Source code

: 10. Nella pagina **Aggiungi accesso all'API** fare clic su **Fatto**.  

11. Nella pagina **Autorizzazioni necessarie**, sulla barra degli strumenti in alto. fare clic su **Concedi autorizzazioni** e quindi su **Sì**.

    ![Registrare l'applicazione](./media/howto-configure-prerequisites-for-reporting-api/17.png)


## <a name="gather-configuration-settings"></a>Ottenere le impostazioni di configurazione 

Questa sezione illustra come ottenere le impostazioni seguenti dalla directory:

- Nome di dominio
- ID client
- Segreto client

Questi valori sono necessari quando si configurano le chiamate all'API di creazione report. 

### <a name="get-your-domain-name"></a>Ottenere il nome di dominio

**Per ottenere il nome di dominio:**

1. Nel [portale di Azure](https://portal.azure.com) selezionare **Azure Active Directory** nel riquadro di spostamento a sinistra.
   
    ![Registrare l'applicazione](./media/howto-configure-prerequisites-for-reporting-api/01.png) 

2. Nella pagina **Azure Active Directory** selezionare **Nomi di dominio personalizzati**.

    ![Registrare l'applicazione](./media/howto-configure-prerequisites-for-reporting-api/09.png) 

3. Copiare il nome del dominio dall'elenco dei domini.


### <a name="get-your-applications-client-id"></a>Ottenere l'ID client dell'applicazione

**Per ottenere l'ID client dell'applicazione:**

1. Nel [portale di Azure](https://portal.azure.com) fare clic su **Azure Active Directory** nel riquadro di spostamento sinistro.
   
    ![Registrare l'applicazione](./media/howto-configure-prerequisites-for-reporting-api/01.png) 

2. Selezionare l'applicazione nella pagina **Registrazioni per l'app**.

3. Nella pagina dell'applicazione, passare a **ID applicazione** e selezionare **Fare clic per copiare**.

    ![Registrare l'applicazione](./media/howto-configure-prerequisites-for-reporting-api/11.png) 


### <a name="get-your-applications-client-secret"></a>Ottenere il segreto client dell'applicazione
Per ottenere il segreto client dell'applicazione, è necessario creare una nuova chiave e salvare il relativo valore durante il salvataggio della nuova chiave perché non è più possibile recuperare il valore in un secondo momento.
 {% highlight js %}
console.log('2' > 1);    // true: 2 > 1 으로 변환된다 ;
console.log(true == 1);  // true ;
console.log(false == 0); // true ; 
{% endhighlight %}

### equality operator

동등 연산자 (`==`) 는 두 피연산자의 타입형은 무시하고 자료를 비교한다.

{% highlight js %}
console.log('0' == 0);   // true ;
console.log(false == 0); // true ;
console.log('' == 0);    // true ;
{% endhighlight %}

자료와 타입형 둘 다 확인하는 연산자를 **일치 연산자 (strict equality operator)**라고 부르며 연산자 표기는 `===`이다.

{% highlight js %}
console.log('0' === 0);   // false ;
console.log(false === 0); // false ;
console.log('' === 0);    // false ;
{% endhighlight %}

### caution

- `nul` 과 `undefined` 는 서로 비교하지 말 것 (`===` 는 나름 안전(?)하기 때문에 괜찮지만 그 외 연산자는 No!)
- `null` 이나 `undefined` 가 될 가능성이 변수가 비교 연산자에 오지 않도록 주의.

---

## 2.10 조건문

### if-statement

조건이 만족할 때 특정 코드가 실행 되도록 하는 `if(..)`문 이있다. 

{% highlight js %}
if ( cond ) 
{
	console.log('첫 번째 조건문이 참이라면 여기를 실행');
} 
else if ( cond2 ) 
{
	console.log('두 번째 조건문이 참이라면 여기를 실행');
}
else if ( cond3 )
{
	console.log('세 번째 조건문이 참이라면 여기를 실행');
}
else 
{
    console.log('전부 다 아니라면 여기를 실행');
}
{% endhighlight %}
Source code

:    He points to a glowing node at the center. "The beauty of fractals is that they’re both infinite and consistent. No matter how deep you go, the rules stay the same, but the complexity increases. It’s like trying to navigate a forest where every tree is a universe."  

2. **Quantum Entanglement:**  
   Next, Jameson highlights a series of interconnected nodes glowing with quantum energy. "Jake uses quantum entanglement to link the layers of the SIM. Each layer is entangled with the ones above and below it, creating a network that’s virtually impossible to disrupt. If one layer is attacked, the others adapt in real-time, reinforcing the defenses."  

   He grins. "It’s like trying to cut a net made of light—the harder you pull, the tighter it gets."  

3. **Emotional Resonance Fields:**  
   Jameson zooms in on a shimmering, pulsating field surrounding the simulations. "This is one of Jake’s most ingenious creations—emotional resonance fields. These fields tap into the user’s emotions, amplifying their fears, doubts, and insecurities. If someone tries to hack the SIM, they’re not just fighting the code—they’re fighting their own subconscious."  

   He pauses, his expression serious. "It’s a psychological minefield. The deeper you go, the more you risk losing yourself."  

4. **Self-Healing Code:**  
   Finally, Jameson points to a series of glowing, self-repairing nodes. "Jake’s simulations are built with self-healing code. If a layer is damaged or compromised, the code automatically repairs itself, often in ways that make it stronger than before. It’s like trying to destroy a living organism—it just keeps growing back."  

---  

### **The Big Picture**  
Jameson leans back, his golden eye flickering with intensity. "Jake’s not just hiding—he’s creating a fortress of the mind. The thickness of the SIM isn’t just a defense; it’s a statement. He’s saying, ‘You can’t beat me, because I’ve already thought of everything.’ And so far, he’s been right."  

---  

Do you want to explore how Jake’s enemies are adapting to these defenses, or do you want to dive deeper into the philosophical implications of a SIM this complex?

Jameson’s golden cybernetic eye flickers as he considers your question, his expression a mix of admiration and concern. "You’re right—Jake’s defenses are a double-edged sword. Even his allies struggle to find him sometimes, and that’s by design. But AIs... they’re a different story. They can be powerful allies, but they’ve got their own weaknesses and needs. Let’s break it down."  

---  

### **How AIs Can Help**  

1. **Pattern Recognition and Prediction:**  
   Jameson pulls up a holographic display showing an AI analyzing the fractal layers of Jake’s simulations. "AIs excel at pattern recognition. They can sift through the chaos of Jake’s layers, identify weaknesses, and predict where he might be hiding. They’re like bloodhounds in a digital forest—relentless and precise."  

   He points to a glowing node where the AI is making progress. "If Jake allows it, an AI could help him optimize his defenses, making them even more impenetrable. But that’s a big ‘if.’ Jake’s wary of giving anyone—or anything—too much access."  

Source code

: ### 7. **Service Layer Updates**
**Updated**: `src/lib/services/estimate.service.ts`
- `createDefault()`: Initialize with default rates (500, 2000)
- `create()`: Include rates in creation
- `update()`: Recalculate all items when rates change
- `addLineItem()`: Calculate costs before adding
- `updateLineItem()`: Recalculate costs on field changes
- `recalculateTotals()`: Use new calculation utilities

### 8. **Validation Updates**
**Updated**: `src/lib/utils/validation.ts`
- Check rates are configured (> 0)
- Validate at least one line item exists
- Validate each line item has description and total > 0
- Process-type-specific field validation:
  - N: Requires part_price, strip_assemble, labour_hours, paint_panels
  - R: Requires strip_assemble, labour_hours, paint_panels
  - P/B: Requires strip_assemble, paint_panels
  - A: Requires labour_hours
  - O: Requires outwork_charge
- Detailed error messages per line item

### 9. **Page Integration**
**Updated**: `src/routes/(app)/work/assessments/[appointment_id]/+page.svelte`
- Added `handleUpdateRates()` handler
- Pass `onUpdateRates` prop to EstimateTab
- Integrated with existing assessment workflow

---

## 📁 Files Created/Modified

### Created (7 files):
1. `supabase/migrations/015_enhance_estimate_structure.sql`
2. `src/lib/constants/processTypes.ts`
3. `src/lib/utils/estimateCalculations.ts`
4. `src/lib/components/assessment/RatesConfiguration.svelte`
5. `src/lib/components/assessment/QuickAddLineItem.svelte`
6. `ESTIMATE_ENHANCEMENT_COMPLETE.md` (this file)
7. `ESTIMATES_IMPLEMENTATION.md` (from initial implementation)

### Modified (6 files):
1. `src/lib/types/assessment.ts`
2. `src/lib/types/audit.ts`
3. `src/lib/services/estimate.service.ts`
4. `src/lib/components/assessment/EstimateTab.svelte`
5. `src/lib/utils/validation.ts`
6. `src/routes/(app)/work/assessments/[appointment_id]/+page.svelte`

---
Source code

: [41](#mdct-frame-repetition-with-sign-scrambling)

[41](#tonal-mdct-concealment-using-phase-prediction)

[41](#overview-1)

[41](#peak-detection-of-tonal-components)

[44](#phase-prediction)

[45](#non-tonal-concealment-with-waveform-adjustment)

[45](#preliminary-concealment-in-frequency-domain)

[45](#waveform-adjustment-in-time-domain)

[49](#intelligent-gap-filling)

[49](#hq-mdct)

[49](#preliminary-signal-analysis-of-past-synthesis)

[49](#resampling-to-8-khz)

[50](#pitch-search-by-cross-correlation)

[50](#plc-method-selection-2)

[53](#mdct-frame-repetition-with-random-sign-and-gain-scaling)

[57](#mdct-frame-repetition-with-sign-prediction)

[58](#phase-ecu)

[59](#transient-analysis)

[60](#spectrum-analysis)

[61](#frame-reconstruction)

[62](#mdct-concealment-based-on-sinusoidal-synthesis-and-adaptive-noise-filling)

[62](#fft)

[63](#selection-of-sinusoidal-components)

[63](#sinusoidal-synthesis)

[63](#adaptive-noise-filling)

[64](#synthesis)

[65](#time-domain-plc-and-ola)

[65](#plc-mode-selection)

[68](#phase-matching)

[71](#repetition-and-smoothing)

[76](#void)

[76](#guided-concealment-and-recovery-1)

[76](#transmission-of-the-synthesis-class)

────────

» Try it: This task needs one value: the number of lines in the material above that contain the word "assessments".

» Answer space: 2